Document text Start Marker
# Automatic Draft Inducer on Wood Stove???



## peauxrouge (Dec 27, 2008)

Hi there, 
We recently had a Quadra-Fire Millenium installed in our house. It is installed in the basement and the chimney goes out through the foundation and up the side of the house. We live in Montana and as you can imagine it gets quite cold. I love the stove when it is up and rolling. The pain is getting it started. The outside pipe gets very cold and when you open the door to first start a fire you can feel the air coming down the chimney into the house. I have tried pre-warming the chimney by pointing a heat gun up the chimney for about a half-hour then lighting the fire, still smokes an ungodly amount for about 20 minutes before the cold air is forced out of the chimney. Then all is well save for our house smelling like smoke for ages. I have searched this forum and checked most everything though I still have to verify that the fireplace people did indeed get the stack to the required height above the roof. 

Assuming that everything is done as it should be, what can I do here? I know you can get a chimney fan for the end of the chimney, though they are around $1k. If it comes to that, I am willing. However, I noticed online here: http://www.northlineexpress.com/itemdesc.asp?ic=5TJ-AD-1 that you can install a draft inducer that would be much cheaper. I am interested to know how well this works if anyone else here has used one? I am VERY interested in this draft inducer and I am willing to try anything right now as I am NOT willing to put up with a smokey house like I have been.
Document text End Marker
Data section Start Marker
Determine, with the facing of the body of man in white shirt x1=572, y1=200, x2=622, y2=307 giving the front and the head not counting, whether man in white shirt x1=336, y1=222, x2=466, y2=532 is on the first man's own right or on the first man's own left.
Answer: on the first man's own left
Data section End Marker
Tasks:
a: From the wood stove post, copy the passage from "Assuming that everything" to "I have been." word for word.
b: In the wood stove post, how long does the poster run a heat gun up the chimney before lighting the fire?

Solutions by task:
a:
Assuming that everything is done as it should be, what can I do here? I know you can get a chimney fan for the end of the chimney, though they are around $1k. If it comes to that, I am willing. However, I noticed online here: http://www.northlineexpress.com/itemdesc.asp?ic=5TJ-AD-1 that you can install a draft inducer that would be much cheaper. I am interested to know how well this works if anyone else here has used one? I am VERY interested in this draft inducer and I am willing to try anything right now as I am NOT willing to put up with a smokey house like I have been.

b: About a half-hour.